Closed Cumberbatch08 closed 4 years ago
Hi @Cumberbatch08 sadly the USE papers (at least the ones I know) are extremely high-level, not going really into the details. So it is unclear which architecture they exactly used and how the training was done (exact datasets, exact loss function etc.)
Differences:
USE and SBERT both use transformer networks. For USE, it is sadly not clear how many layers they use (most technical details are not provided). USE was trained from scratch (as far as I can tell from the paper), while SBERT uses the BERT / RoBERTa pre-trained wights and just fine-tunes them to produce sentence embeddings.
I think the main difference is in the pre-training. USE uses a wide variety of data sets (exact details not provided), specifically target for generating sentence embeddings. BERT was pre-trained on a book corpus and on Wikipedia for producing a language model (see the BERT paper). SBERT than fine-tunes BERT to produce sensible sentence embeddings.
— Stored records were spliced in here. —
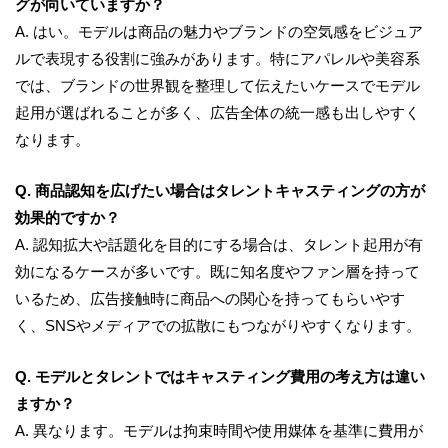
グが向いていますか？
A. はい。モデルは商品の魅力やブランドの空気感をビジュア
ルで表現する役割に強みがあります。特にアパレルや美容系
では、ブランドの世界観を整理して伝えたいケースでモデル
起用が選ばれることが多く、広告全体の統一感も出しやすく
なります。
Q. 商品認知を広げたい場合はタレントキャスティングの方が
効果的ですか？
A. 認知拡大や話題化を目的にする場合は、タレント起用が有
効になるケースが多いです。既に知名度やファン層を持って
いるため、広告接触時に商品への関心を持ってもらいやす
く、SNSやメディアでの拡散にもつながりやすくなります。
Q. モデルとタレントではキャスティング費用の考え方は違い
ますか？
A. 異なります。モデルは拘束時間や使用媒体を基準に費用が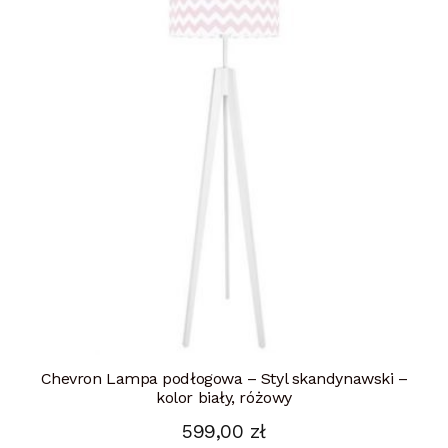
Chevron Lampa podłogowa – Styl skandynawski –
kolor biały, różowy
599,00
zł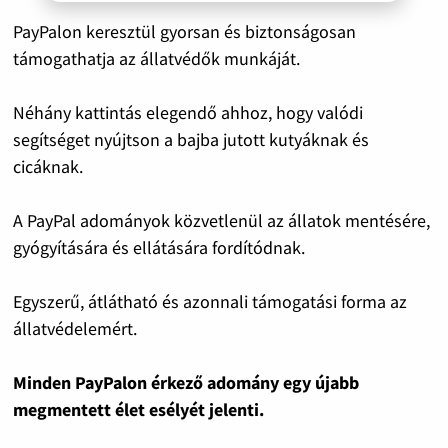
PayPalon keresztül gyorsan és biztonságosan
támogathatja az állatvédők munkáját.
Néhány kattintás elegendő ahhoz, hogy valódi
segítséget nyújtson a bajba jutott kutyáknak és
cicáknak.
A PayPal adományok közvetlenül az állatok mentésére,
gyógyítására és ellátására fordítódnak.
Egyszerű, átlátható és azonnali támogatási forma az
állatvédelemért.
Minden PayPalon érkező adomány egy újabb
megmentett élet esélyét jelenti.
USE is in TensorFlow and tuning for your use-case is not straightforward (source code not available, you only get the compiled model from tensorflow-hub). SBERT is based on pytorch and the goal of this repository is, that fine-tuning for your use-case is as simple as possible.
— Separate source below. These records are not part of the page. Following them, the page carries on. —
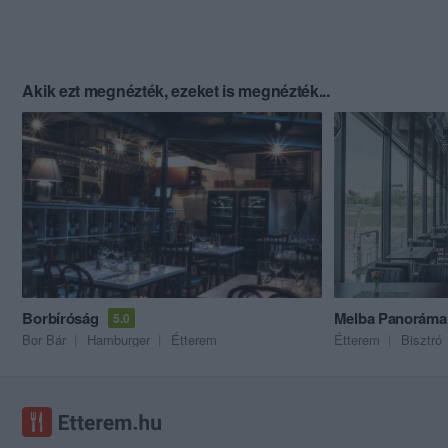
Akik ezt megnézték, ezeket is megnézték...
Borbíróság
Melba Panoráma 
5.0
Bor Bár
Hamburger
Étterem
Étterem
Bisztró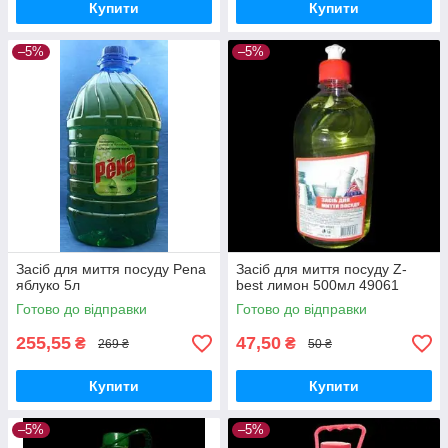
Купити
Купити
–5%
–5%
Засіб для миття посуду Pena
Засіб для миття посуду Z-
яблуко 5л
best лимон 500мл 49061
Готово до відправки
Готово до відправки
255,55
47,50
₴
₴
269 ₴
50 ₴
Купити
Купити
–5%
–5%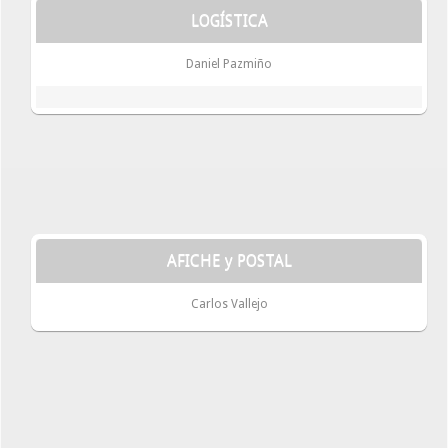
LOGÍSTICA
Daniel Pazmiño
AFICHE y POSTAL
Carlos Vallejo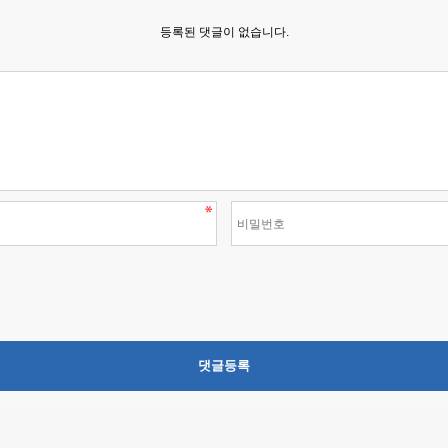
등록된 댓글이 없습니다.
댓글등록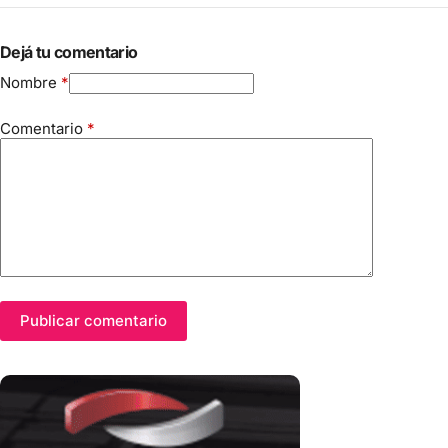
Dejá tu comentario
Nombre
*
Comentario
*
Publicar comentario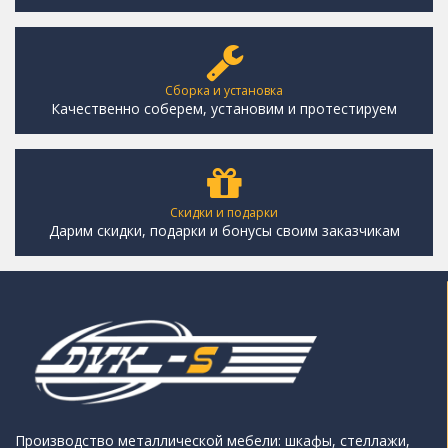
Сборка и установка
Качественно соберем, установим и протестируем
Скидки и подарки
Дарим скидки, подарки и бонусы своим заказчикам
Производство металлической мебели: шкафы, стеллажи,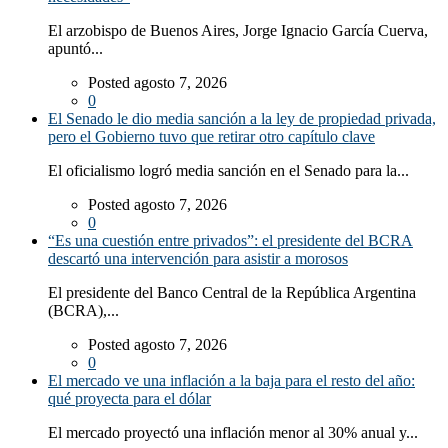
El arzobispo de Buenos Aires, Jorge Ignacio García Cuerva,
apuntó...
Posted agosto 7, 2026
0
El Senado le dio media sanción a la ley de propiedad privada,
pero el Gobierno tuvo que retirar otro capítulo clave
El oficialismo logró media sanción en el Senado para la...
Posted agosto 7, 2026
0
“Es una cuestión entre privados”: el presidente del BCRA
descartó una intervención para asistir a morosos
El presidente del Banco Central de la República Argentina
(BCRA),...
Posted agosto 7, 2026
0
El mercado ve una inflación a la baja para el resto del año:
qué proyecta para el dólar
El mercado proyectó una inflación menor al 30% anual y...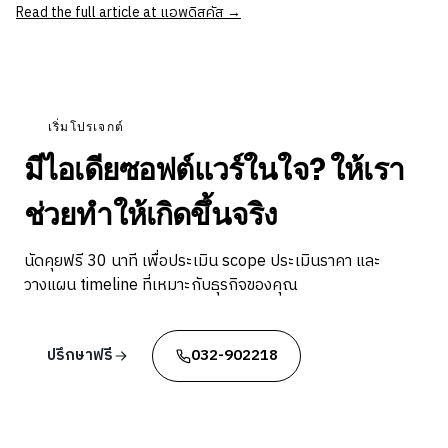
Read the full article at แอพดิสคัส →
เริ่มโปรเจกต์
มีไอเดียซอฟต์แวร์ในใจ? ให้เรา
ช่วยทำให้เกิดขึ้นจริง
นัดคุยฟรี 30 นาที เพื่อประเมิน scope ประเมินราคา และ
วางแผน timeline ที่เหมาะกับธุรกิจของคุณ
ปรึกษาฟรี
032-902218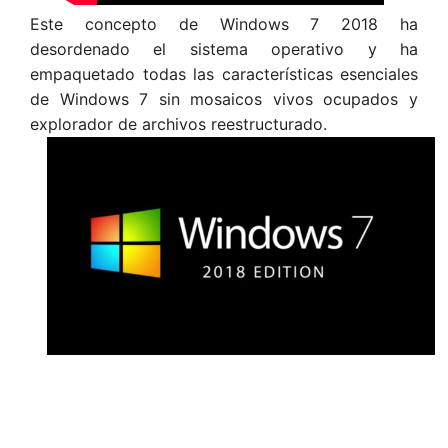
Este concepto de Windows 7 2018 ha
desordenado el sistema operativo y ha
empaquetado todas las características esenciales
de Windows 7 sin mosaicos vivos ocupados y
explorador de archivos reestructurado.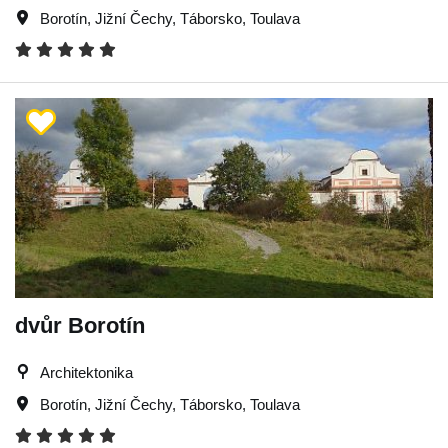
Borotín
,
Jižní Čechy
,
Táborsko
,
Toulava
dvůr Borotín
Architektonika
Borotín
,
Jižní Čechy
,
Táborsko
,
Toulava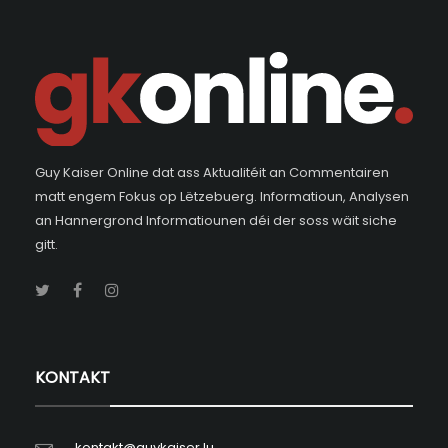
Guy Kaiser Online dat ass Aktualitéit an Commentairen
matt engem Fokus op Lëtzebuerg. Informatioun, Analysen
an Hannergrond Informatiounen déi der soss wäit siche
gitt.
KONTAKT
kontakt@guykaiser.lu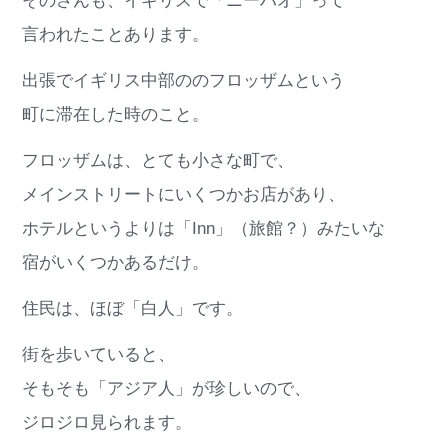
そのさんも、イギリスで「ニーハオ」って
言われたことあります。
出張でイギリス中部ののフロッザムという
町に滞在した時のこと。
フロッザムは、とても小さな町で、
メインストリートにいくつかお店があり、
ホテルというよりは「Inn」（旅館？）みたいな
宿がいくつかあるだけ。
住民は、ほぼ「白人」です。
街を歩いていると、
そもそも「アジア人」が珍しいので、
ジロジロ見られます。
haha, yes, absolutely agreed what you said. The USE don't public much more details, such as the layers, dataset, loss etc. I get some information about the architecture: Just as you said, maybe the pretraining is important.
what would be best USE (https://tfhub.dev/google/universal-sentence-encoder/4) or SBERT models (https://huggingface.co/sentence-transformers) for good semantic search results ?
@Gurutva SBERT works much better: https://arxiv.org/pdf/2104.08663v1.pdf
First, many thanks to your paper and code. But I read the universal sentence encoder(USE) paper, the architecture is like simaese network, they also used the SNLI dataset. But your result is well performed. So I'm very interested in your work.